Container imageContainer imageContainer image

Конечно, Алемани стоит на плечах гигантов. Феминистский поворот в искусстве идет уже несколько десятилетий и начался не в Америке, где живет и работает Алемани. Яркий пример — выставка Центра Помпиду «elles@pompidou» (2012), в которой участвовали только женщины. И за последние лет десять таких событий можно найти сотни. Но и тут «Молоко снов» не в чем упрекнуть. Его подспудная миссия — показать, что «скрытые фигуры», если вспомнить фильм о забытых пионерках американской космической программы, были и есть во всех типах и областях искусства.

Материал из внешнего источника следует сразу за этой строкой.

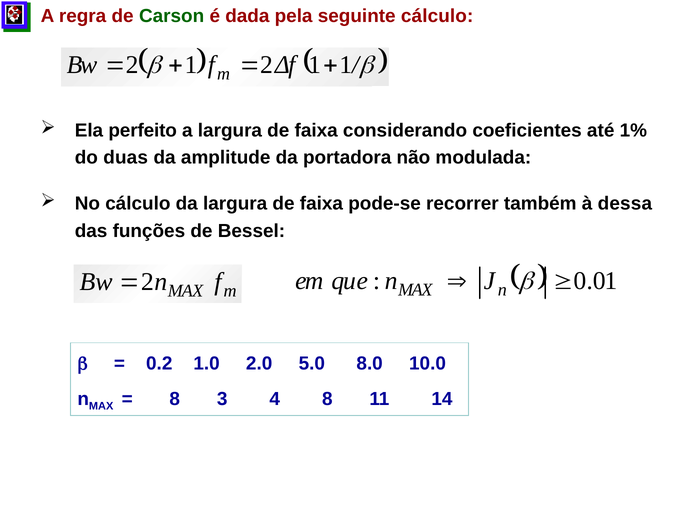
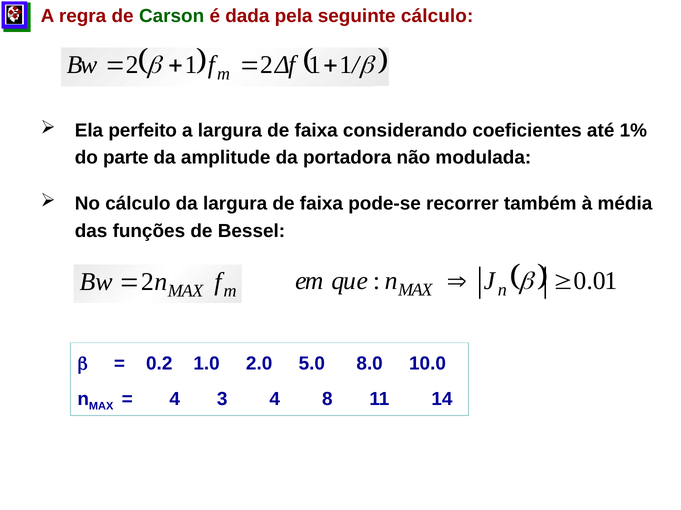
duas: duas -> parte
dessa: dessa -> média
8 at (175, 399): 8 -> 4
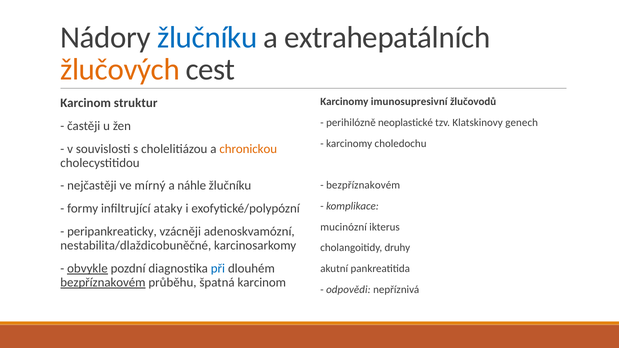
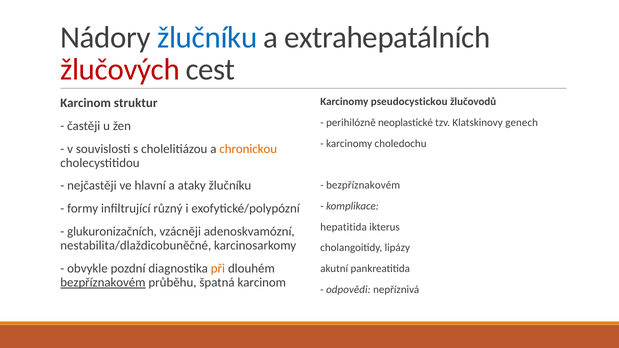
žlučových colour: orange -> red
imunosupresivní: imunosupresivní -> pseudocystickou
mírný: mírný -> hlavní
náhle: náhle -> ataky
ataky: ataky -> různý
mucinózní: mucinózní -> hepatitida
peripankreaticky: peripankreaticky -> glukuronizačních
druhy: druhy -> lipázy
obvykle underline: present -> none
při colour: blue -> orange
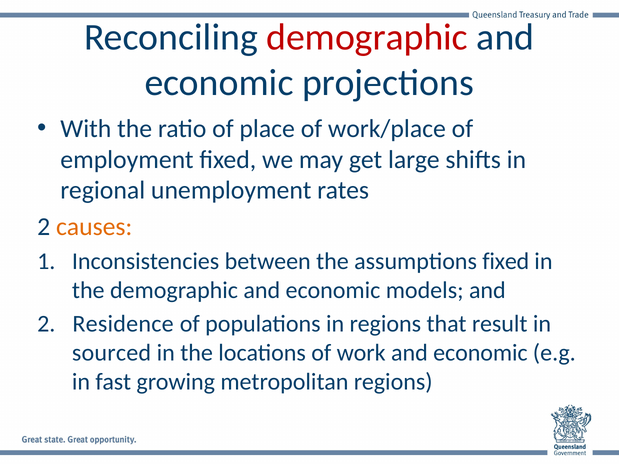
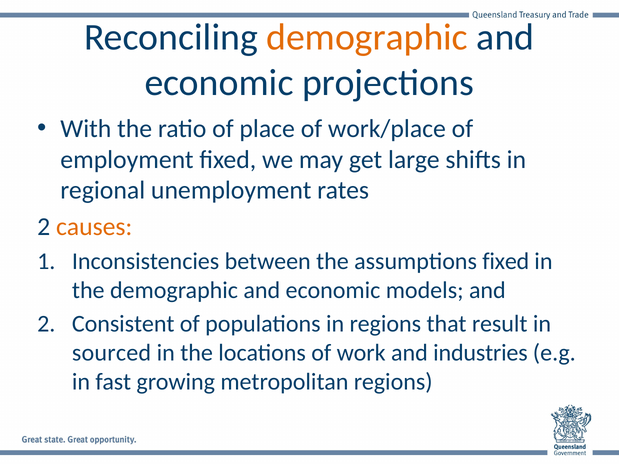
demographic at (367, 37) colour: red -> orange
Residence: Residence -> Consistent
work and economic: economic -> industries
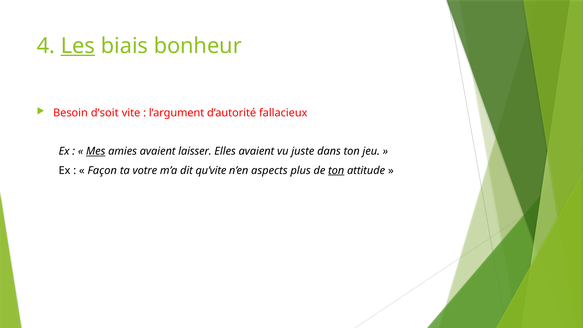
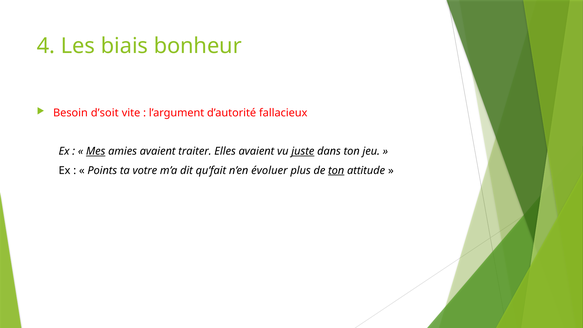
Les underline: present -> none
laisser: laisser -> traiter
juste underline: none -> present
Façon: Façon -> Points
qu’vite: qu’vite -> qu’fait
aspects: aspects -> évoluer
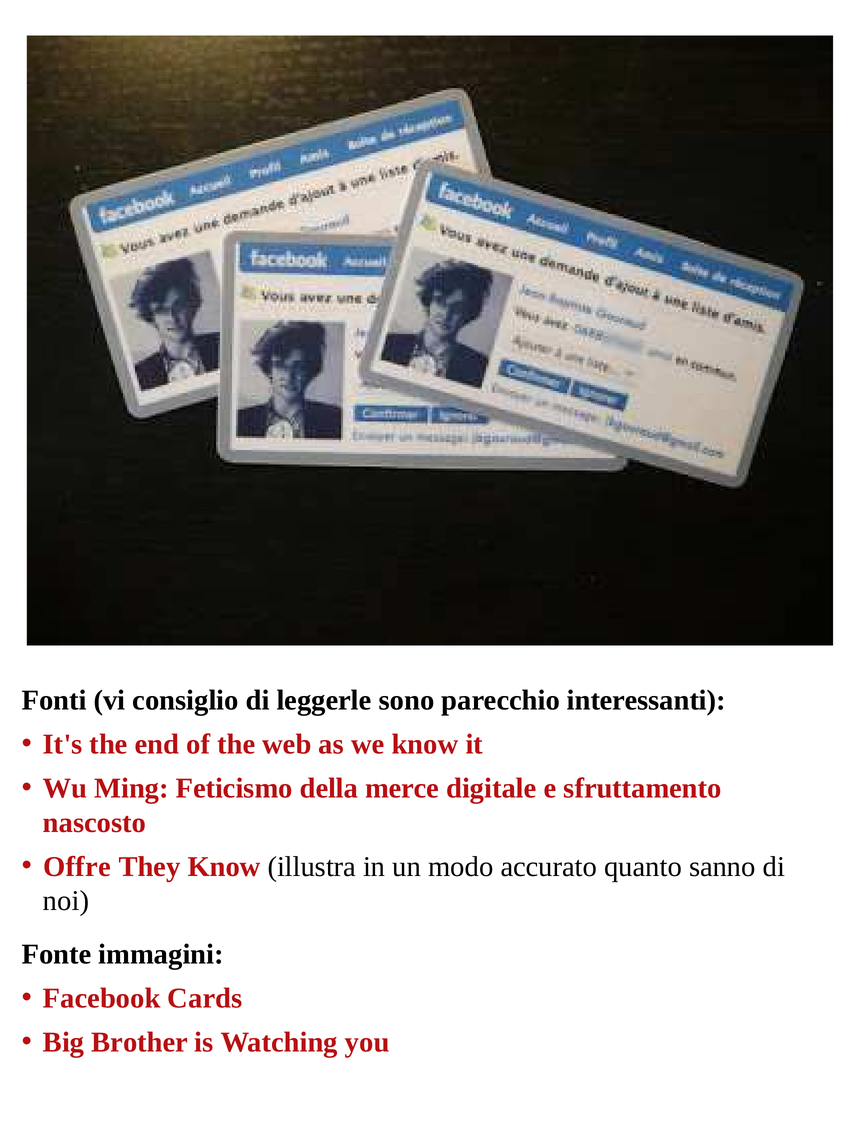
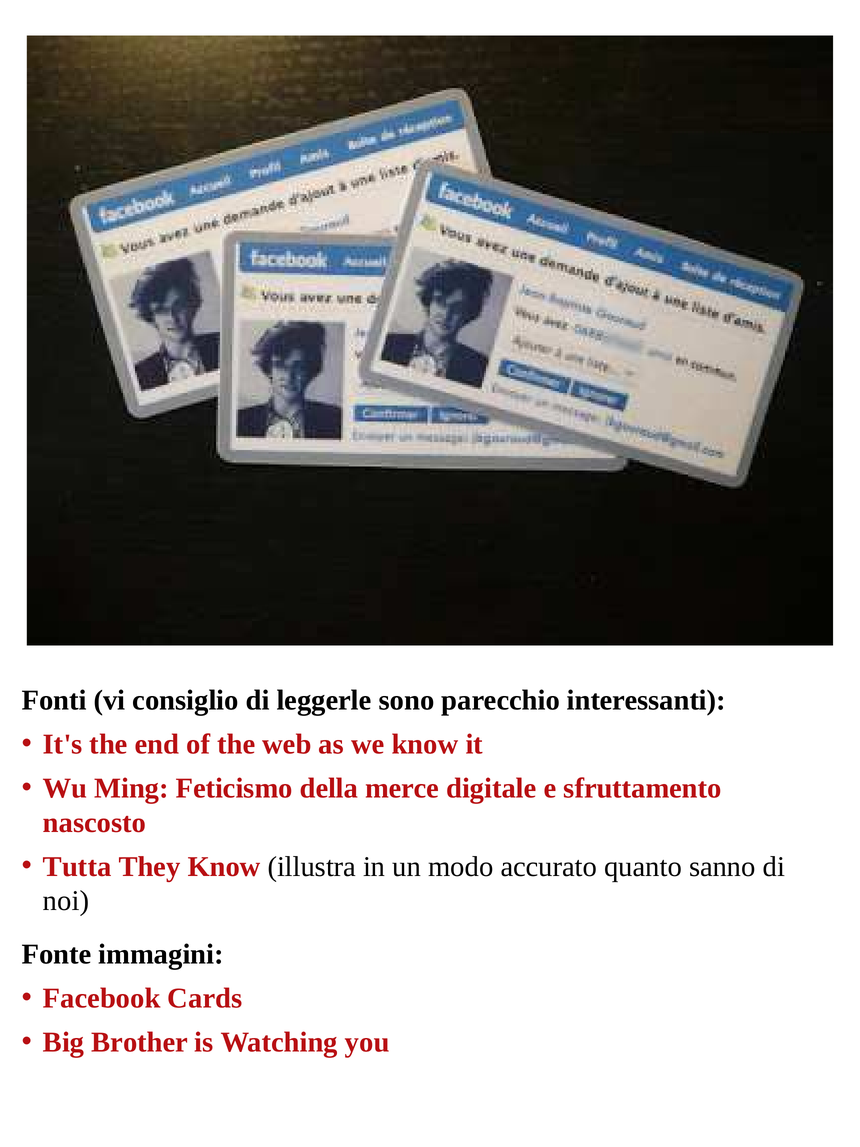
Offre: Offre -> Tutta
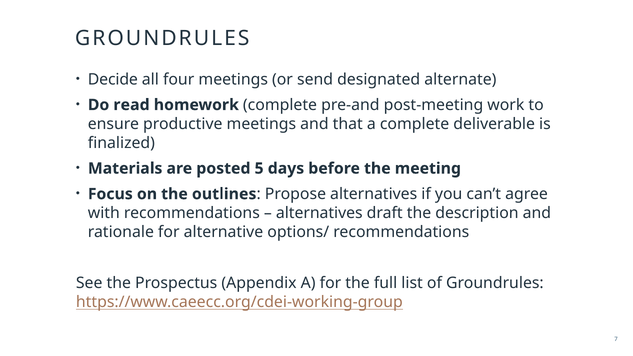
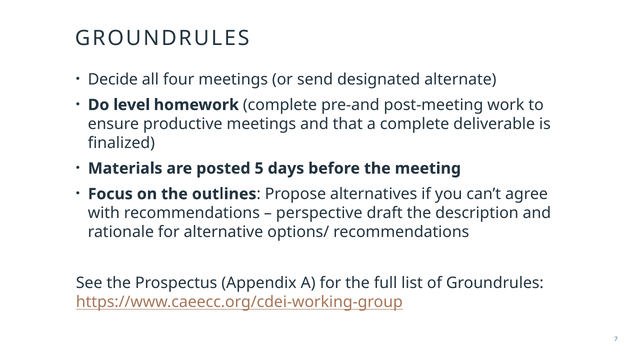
read: read -> level
alternatives at (319, 213): alternatives -> perspective
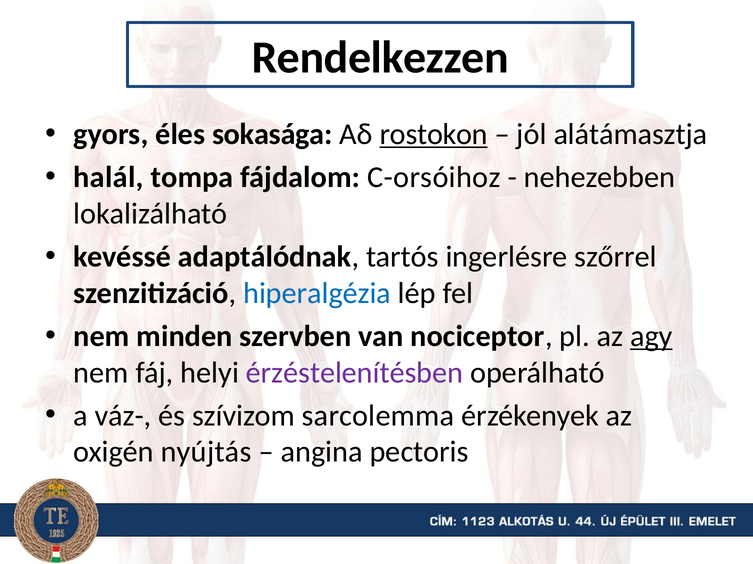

Американский критик Бен Дэвис упрекает биеннале в том, что поднятые на ней вопросы экологии и сосуществования видов по-настоящему не решаются. Здесь нет агрессивных призывов к демонтажу ресурсной экономики, запрету ядерного оружия и отказу от капитализма. Возможно, несколько работ, фокусирующихся на медиаповестке и активизме, биеннале и не помешали бы, но в плотном потоке сюрреалистических образов они могли бы показаться обязаловкой. Потом, у снов есть политическое измерение. Во сне нет ни аутсайдера, ни представителя психической нормы. Всех время от времени одолевает клубок фантазий и фрустраций, который необходимо распутать, чтобы добраться до желаний и причин их блокировки. Этот психосексуальный интернационал принимает в свои ряды всех желающих. Жаль только, что во сне не получится ни с кем объединиться.